People encouraged me to try even harder, and I learned so much from my mentors and fellow entrepreneurs.

#2. Get the support of friends and family

I am glad that my family and friends supported me in my time of difficulty. An emotional support system is a must to recover from depression-like situations.

Spend more time on execution than on planning. Small wins are very important when you have to recover from bad times.

You should feel good that you at least attempted starting a business. You must stay close to people who appreciate your decision and stay away from the negative ones.

#3. Income source

I never asked for financial support from my friends because I always maintained an emergency fund. I advise the same on my finance blog—you really can make multiple sources of online income. Never depend on a single source of income and don't waste your money on unnecessary things.

Don't spend beyond your financial capacity. Build a passive source of income or keep a sufficient amount in investments to support you during a personal financial crisis.

#4. Plan and execute

Learn from your failures and make better business plans next time.

Also, keep in mind that planning without execution is useless. Spend more time on execution than on planning. Small wins are very important when you have to recover from bad times.

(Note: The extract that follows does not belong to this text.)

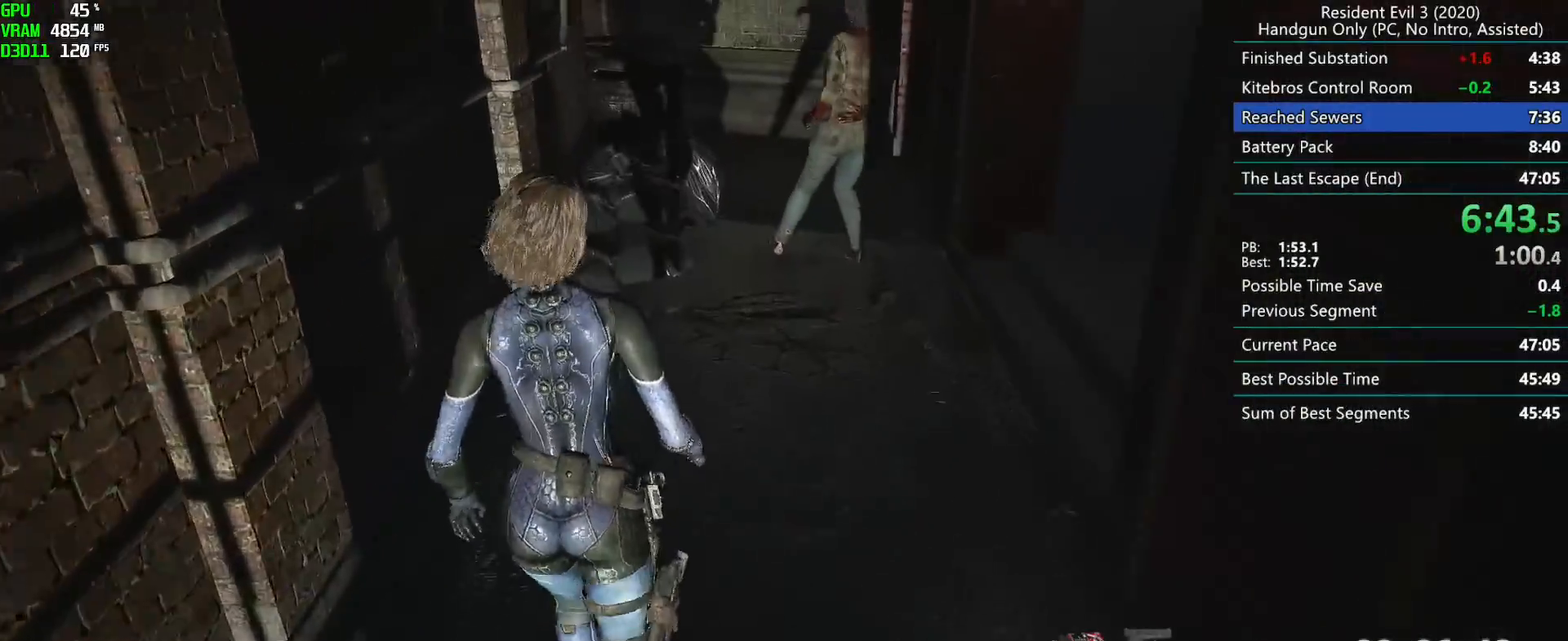
{"keys": ["r"], "mouse": [], "events": []}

Do something through which you can see results in one month. Start something easy and get results to keep yourself motivated.

#5. Wait for the results

I waited patiently for the reaping of rewards for my efforts, seeing my first income a year after leaving my job. It takes time to build new skills and get results.

When we go to college, we burn through three or four precious years of life without getting any income. We expect a good job after graduation; but even then, not everyone gets a decent job.

We should invest at least six months worth of effort into building a startup, blog or new skillset before it starts paying.

Now I am enjoying a stress-free life by working from home, without worrying about slaving for a salary.

A version of this article has been published on YourStory.